El PSOE, por su parte, vuelve a repetir su ofrecimiento de mano tendida a derecha e izquierda, pero inmediatamente advierte, de forma tajante, de que con el PP jamás podrá pactar nada porque a lo que aspiran los socialistas es a desalojar a Rajoy y el PP del poder. Reiteran la confrontación y las consignas ya conocidas. Al mismo tiempo, aseguran que, si se vieran en la necesidad de recabar apoyos adicionales para investir a su candidato, no aceptarían los votos procedentes de los grupos independentistas del Congreso. Es decir, vuelven a mostrarse dispuestos al diálogo en la intención de formar Gobierno, pero establecen para ello tantos vetos y cortapìsas que, más que una actitud proactiva, lo que expresan es un mero deseo imaginario. Así, sólo disponen de tres posibilidades, si los votos se lo permiten: acuerdos con Ciudadanos, con Podemos o con ambos. La última opción resulta imposible porque ambos partidos emergentes se declaran mutuamente incompatibles. Las demás combinaciones dependen de las aritméticas parlamentarias. Algo que ya se intentó en la breve legislatura anterior con un absoluto fracaso, lo que nos hace sentir que regresamos a una situación que se repite cual dèja vú diabólico.

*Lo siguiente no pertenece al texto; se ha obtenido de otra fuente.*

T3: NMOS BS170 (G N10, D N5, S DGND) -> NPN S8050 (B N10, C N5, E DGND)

Con ello Podemos demuestra que sabe jugar sus bazas sin atenerse a ninguna regla. Puede acusar al PSOE de tener las manos manchadas de cal viva y a continuación considerarlo un socio imprescindible para sus ambiciones de gobierno. Puede pasar de denostar como casta trasnochada a los comunistas a integrarlos en sus filas por cálculos electoralistas. Puede pasar de abjurar el militarismo a incorporar a un exjefe del Alto Estado Mayor entre sus candidaturas electorales. Puede pasar de la transversalidad a abrazar al viejo esquema de izquierda-derecha, en el que aspira ser referente de toda la izquierda. Puede, en definitiva, modular su discurso y adaptarse a las circunstancias según conveniencia, volviendo a manejar espectacularmente los tiempos y los mensajes de sus apariciones en los medios de comunicación y las redes sociales. Otra vez.

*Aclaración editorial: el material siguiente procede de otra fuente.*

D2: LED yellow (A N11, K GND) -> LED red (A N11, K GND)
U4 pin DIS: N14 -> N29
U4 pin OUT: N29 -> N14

Pero es en los medios donde se manifiesta con mayor claridad este dèja vú, ya que estos vuelven a centrar su atención en unos actos de precampaña que saturan su contenido con insinuaciones, opiniones y anécdotas y no con información relevante sobre lo que de verdad preocupa a los ciudadanos: la economía, el paro, la sanidad, la precariedad laboral, las pensiones, la educación, las becas, las ayudas a la dependencia, etc. Vuelven a hacerse eco de unos sondeos de opinión que benefician a la formación que los encarga y con los que se procura influir en el electorado que aún no sabe a quien votar. Recuperan los medios una elaboración de sus contenidos basada, en gran parte, en lo que les facilitan los gabinetes de prensa de cada partido y los comités de campaña de cada candidato, junto al anecdotario de cada jornada. De esta manera, el teatro de la representación vuelve a repetirse de cara a las próximas elecciones de junio, donde unos mismos candidatos, con parecidos lemas publicitarios, repetirán cartel, mítines y ocurrencias para tratar de mantener y, si es posible, aumentar el voto de unos ciudadanos amnésicos y acríticos, a los que no les importa que le repitan la misma película una y otra vez. Como si un dèja vú los tuviera narcotizados.